Devo ammettere che la notizia mi stupì parecchio.
“Sono troppo grande per poter essere tuo amico?”
“No no, è solo che, insomma, non me lo aspettavo”
“Non sei il primo a dirmelo … Ad ogni modo, ti va di scrivere una canzone insieme?”
“Adesso?”
“Tra due giorni non sarai più qui, adesso è il momento migliore”
“Facciamolo, allora”
Presi in mano la chitarra e iniziai a strimpellare a basso volume un riff che avevo in testa da qualche giorno. Brian iniziò a suonare l’armonica cercando di starmi dietro.
Improvvisavo e lui mi seguiva, ogni tanto ci fermavamo e scrivevamo quello che avevamo appena creato.
Non avevamo ancora in mente un testo ma Brian ad un certo punto iniziò a cantare una frase che avrei risentito molte volte ancora negli anni successivi e che rispecchiava ciò che così spesso mi ero ritrovato a pensare a sedici anni: “Since I was born I started to decay, now nothing ever ever goes my way”; ogni volta speravo di risentirla accompagnata dalla musica che avevamo scritto insieme ma questo non sarebbe mai più accaduto.

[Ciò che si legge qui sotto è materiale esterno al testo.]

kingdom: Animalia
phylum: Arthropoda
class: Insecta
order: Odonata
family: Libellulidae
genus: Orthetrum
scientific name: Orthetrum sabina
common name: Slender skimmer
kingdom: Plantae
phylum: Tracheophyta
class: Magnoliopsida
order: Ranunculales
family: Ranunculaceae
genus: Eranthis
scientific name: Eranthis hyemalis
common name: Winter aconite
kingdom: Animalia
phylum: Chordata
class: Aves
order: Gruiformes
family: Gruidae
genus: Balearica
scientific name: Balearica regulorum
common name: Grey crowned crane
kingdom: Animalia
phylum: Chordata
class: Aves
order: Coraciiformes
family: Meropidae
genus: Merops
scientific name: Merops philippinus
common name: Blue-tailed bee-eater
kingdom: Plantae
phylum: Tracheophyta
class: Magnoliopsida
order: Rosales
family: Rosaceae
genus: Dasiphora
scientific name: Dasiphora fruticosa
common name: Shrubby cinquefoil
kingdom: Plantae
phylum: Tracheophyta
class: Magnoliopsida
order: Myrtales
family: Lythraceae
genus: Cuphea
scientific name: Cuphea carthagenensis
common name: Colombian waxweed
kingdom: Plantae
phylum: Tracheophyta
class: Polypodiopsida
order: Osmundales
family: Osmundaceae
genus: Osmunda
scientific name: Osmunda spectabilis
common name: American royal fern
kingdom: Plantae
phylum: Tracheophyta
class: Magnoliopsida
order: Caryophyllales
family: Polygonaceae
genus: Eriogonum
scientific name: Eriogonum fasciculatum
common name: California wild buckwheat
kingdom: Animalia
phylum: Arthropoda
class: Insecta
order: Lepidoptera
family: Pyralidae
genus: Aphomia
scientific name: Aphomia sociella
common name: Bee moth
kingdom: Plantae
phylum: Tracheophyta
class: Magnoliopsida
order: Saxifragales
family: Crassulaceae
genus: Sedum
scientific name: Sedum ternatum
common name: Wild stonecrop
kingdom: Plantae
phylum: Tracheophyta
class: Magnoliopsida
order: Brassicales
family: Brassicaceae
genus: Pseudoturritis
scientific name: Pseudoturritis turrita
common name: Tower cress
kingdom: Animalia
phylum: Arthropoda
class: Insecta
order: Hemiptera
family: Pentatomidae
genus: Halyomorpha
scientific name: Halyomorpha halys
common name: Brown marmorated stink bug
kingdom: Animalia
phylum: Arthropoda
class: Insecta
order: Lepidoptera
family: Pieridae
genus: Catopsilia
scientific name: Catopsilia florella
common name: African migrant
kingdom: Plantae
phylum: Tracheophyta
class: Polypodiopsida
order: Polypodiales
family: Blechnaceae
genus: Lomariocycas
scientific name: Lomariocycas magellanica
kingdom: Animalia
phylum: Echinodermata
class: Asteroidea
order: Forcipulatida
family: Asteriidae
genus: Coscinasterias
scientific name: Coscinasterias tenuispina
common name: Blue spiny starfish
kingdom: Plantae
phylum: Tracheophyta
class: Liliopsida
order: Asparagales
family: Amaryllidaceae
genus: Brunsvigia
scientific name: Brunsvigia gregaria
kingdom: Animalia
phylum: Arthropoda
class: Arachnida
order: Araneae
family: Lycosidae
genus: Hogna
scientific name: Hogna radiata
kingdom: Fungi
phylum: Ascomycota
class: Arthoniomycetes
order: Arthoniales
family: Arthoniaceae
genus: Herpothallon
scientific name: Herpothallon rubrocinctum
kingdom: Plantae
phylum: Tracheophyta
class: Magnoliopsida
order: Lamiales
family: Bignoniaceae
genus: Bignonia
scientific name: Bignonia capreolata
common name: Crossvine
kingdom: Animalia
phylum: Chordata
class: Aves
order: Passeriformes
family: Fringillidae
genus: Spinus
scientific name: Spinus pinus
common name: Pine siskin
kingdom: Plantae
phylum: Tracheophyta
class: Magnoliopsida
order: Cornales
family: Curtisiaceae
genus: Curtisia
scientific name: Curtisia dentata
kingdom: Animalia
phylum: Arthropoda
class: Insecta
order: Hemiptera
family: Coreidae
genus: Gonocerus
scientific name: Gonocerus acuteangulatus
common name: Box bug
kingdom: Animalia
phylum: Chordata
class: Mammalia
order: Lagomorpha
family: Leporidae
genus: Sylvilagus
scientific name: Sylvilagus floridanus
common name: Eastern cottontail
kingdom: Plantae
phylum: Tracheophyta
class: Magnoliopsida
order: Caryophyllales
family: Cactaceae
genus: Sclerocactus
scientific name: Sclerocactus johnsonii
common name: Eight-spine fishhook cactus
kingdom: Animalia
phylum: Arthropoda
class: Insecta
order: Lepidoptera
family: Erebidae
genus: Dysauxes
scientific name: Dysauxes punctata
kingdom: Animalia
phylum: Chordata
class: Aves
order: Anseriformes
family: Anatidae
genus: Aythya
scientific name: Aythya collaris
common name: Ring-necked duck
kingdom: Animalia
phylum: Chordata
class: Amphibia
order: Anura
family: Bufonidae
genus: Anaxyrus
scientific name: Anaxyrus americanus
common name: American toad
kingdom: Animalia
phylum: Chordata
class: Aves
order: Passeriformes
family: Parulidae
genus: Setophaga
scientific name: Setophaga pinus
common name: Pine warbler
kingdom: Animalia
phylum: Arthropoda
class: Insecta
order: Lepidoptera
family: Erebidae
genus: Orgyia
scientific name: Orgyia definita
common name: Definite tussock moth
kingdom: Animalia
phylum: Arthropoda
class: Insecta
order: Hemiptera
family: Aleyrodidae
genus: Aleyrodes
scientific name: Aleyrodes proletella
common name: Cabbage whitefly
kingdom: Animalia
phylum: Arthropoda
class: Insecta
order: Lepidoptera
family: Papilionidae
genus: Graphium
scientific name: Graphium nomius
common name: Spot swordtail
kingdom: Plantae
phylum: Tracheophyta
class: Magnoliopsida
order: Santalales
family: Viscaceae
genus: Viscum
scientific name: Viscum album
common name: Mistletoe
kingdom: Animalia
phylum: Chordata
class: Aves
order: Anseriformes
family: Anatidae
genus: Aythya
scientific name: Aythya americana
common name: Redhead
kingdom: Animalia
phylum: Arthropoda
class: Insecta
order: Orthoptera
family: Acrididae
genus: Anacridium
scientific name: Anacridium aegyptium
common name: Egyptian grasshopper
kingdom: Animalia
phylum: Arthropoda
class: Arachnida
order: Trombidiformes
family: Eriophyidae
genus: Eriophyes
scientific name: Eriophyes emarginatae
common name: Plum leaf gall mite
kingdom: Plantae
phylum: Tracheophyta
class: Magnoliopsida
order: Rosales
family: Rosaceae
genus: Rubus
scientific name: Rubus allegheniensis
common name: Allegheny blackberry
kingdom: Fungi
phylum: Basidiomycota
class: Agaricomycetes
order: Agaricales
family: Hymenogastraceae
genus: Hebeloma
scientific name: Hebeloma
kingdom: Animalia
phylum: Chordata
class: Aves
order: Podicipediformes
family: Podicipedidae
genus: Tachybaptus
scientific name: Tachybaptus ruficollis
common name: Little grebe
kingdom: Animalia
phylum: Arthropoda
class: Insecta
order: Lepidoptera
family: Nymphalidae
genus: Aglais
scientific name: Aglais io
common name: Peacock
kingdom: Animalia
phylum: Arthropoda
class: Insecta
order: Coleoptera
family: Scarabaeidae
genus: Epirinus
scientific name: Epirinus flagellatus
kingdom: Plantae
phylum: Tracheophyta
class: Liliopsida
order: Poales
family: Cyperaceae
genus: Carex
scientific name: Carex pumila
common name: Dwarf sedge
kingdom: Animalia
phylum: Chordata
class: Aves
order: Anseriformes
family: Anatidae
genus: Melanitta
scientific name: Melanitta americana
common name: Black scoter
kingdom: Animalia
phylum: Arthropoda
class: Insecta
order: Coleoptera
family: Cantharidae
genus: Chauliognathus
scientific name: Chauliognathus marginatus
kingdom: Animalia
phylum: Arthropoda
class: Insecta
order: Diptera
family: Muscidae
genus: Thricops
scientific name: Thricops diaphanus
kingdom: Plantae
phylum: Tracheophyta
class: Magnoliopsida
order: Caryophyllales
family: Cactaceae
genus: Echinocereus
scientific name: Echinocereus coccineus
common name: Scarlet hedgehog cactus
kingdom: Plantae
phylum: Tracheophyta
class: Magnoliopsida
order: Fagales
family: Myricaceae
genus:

Mi unii a lui con le prime parole che mi venivano in mente; la canzone divenne una conversazione e ad ogni parola ci conoscevamo un po’ meglio.
Mentre stavo cantando Brian si avvicinò a me, appoggiò la mano sulla mia e spostò delicatamente le mie dita sulla tastiera della chitarra.
“Prova questo, dovrebbe suonare meglio” mi disse guardandomi fisso negli occhi.
Ero rimasto immobile per qualche secondo.
“Ehm, sì, è vero, avrei dovuto pensarci”
“Sta venendo bene questa canzone”
“Sì, mi piace, anche se è molto diversa da tutto quello che ho scritto finora”
“Anche da quello che ho scritto io, siamo riusciti nel nostro intento allora”
Mi girai un attimo e guardai l’orologio appeso alla parete.
“Sono già le sette?”
“È volato il tempo!”
“Scusami ma devo andare, è stato un piacere conoscerti!”
“Non abbiamo ancora finito la canzone, hai tempo nei prossimi giorni?”
“Credo di sì …”
“Allora ti scrivo il mio numero, chiamami quando vuoi! È troppo bella per lasciarla incompiuta, Matt!”
Mi accompagnò sul pianerottolo e ci salutammo.
Mentre camminavo verso casa di Dan pensavo a quello che era successo, quel pomeriggio mi aveva cambiato la vita.
Sapevo cosa volevo, sapevo chi volevo diventare.
Con lui mi ero sentito a mio agio come con i miei compagni di band, eppure ci conoscevamo solo da un giorno; era bastata una canzone per diventare amici e conoscerci più di quello che avremmo potuto in mesi e mesi.
Mi ero innamorato.
Amavo la musica più di prima e volevo che diventasse la mia compagna di vita, per sempre.